§ REQUIRED ACTIONS
1. From the Haskell thread on merging Test values, list every field name declared in the Test data type.
2. Carry on the Haskell thread on merging Test values, starting right after its last line.
----- DOCUMENT PASSAGE -----
1

I have data that looks like this:

data Test = Test {
  id :: Int,
  rating :: Maybe Float,
  amount :: Maybe Int,
  reviewHeader :: Maybe String,
  reviewDescription:: Maybe String
  }
  deriving (Typeable, Data, Eq, Show, GHC.Generic)

testList :: [Test]

I would like to consolidate testList into one Test. I know the id is the same for all the Tests. The way I want to merge the Tests is that if for one field they all have the same value or Nothing, be that value, else if there exist different values make that field Nothing. An example would be:

t1 :: Test
t1 = Test 1 (Just 1.1) (Just 2) Nothing (Just "t22")
    
t2 :: Test
t2 = Test 1 (Just 2.1) (Just 2) (Just "t1") (Just "t22")

t3 :: Test
t3 = Test 1 Nothing Nothing (Just "t2") (Just "t22")

t4 :: Test
t4 = Test 1 (Just 1.1) Nothing Nothing (Just "t22")

testList = [t1, t2, t3, t4]

output = function testList

-- output equals Test 1 Nothing (Just 2) Nothing (Just "t22")

I understand how i would do this with two values, but I need to perform it on a list. Also my real data has 20+ records and multiple versions so I would like to use Generics.

Alex Chen
  • 53
  • 4
  • I know you were looking for solution with generics, but still maybe you may do it without it? Take a look at https://gist.github.com/snwfx/45bb52a15132d2a2d9188ace79100596. Yes, it will require to create such `function` for every data type you have and it also requires to manually list all the fields in the implementation of each `function`. Though I guess you will need to write it once and change it only if you have changes in the data type declaration. –  Jul 17 '20 at 15:04
  • This solution would work but I wanted to avoid doing something like this just because the number of fields is very large for most of the data types I need to perform this on. Additionally I did not want to make a separate function for each data type. I may do something like this in a future project though, so thank you! – Alex Chen Jul 17 '20 at 16:13

1 Answers1

3

Header stuff:

{-# LANGUAGE DeriveGeneric, FlexibleContexts, FlexibleInstances, MultiParamTypeClasses, PolyKinds, TypeFamilies, TypeOperators #-}
import Data.Kind(Type)
import Data.Maybe(fromJust)
import Data.Semigroup(First(..))
import GHC.Generics((:*:)(..), Generic, K1(..), M1(..), Rep, from, to)
import GHC.Exts(Any)
----- EXTRACTED ENTRIES -----
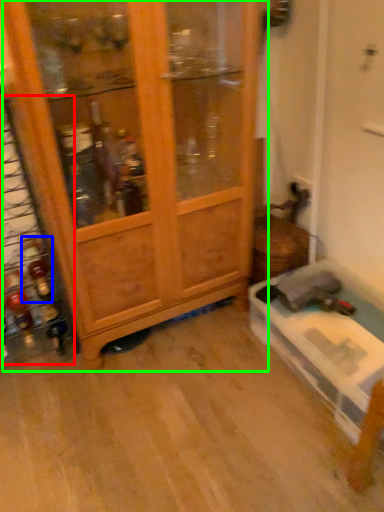
Question: Estimate the real-world distances between objects in this image. Which object is farther from shelf (highlighted by a red box), bottle (highlighted by a blue box) or cupboard (highlighted by a green box)?

Choices:
 (A) bottle
 (B) cupboard

Answer: (B)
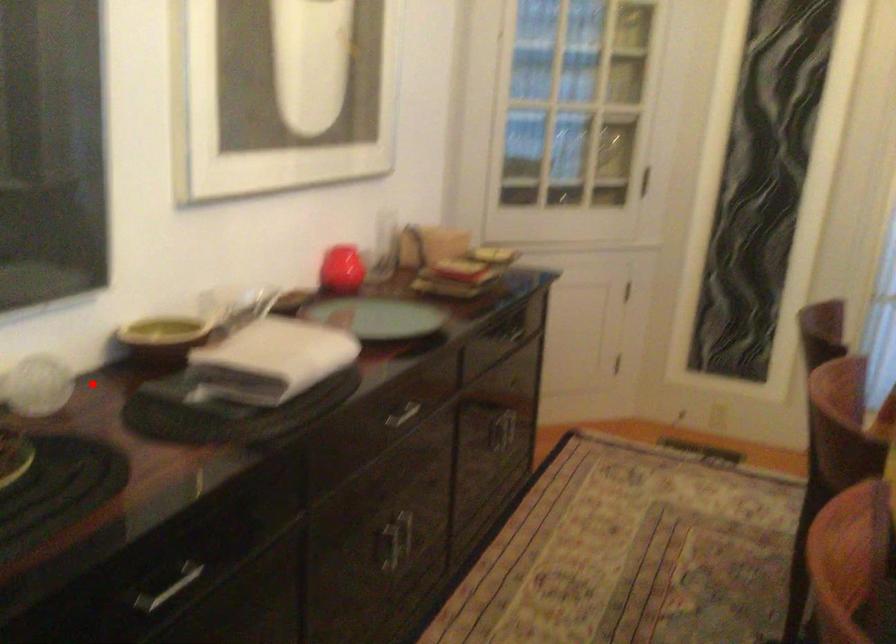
-----
§ FINAL RESULTS
1. id, rating, amount, reviewHeader, reviewDescription

2.
Let's use this this thing from a previous answer:

data Same a = Vacuous | Fail | Same a
instance Eq a => Semigroup (Same a) where
    Vacuous    <> x       = x
    Fail       <> _       = Fail
    s@(Same l) <> Same r  = if l == r then s else Fail
    x          <> Vacuous = x
    _          <> Fail    = Fail
instance Eq a => Monoid (Same a) where
    mempty = Vacuous

We can inject Maybe into Same:

maybeSame :: Maybe a -> Same a
maybeSame = maybe Vacuous Same

and we can collapse the other way:

sameMaybe :: Same a -> Maybe a
sameMaybe (Same x) = Just x
sameMaybe _ = Nothing

Let's apply both to every field within a generic representation:

class Monoid (MaybeSameAllRep rep p) => GMaybeSameAll rep p where
    type MaybeSameAllRep rep :: k -> Type
    gMaybeSameAll :: rep p -> MaybeSameAllRep rep p
    gSameMaybeAll :: MaybeSameAllRep rep p -> rep p
type family ForBase (x :: Type) :: Type where
    ForBase (Maybe x) = Same x
    ForBase x = Maybe (First x)
instance {-# OVERLAPS #-} Eq a => GMaybeSameAll (K1 i (Maybe a)) p where
    gMaybeSameAll = K1 . maybeSame . unK1
    gSameMaybeAll = K1 . sameMaybe . unK1
instance ForBase c ~ Maybe (First c) => GMaybeSameAll (K1 i c) p where
    type MaybeSameAllRep (K1 i c) = K1 i (ForBase c)
    gMaybeSameAll = K1 . Just . First . unK1
    gSameMaybeAll = K1 . getFirst . fromJust . unK1
instance (GMaybeSameAll l p, GMaybeSameAll r p) => GMaybeSameAll (l :*: r) p where
    type MaybeSameAllRep (l :*: r) = MaybeSameAllRep l :*: MaybeSameAllRep r
    gMaybeSameAll (l :*: r) = gMaybeSameAll l :*: gMaybeSameAll r
    gSameMaybeAll (l :*: r) = gSameMaybeAll l :*: gSameMaybeAll r
instance (GMaybeSameAll r p) => GMaybeSameAll (M1 i c r) p where
    type MaybeSameAllRep (M1 i c r) = M1 i c (MaybeSameAllRep r)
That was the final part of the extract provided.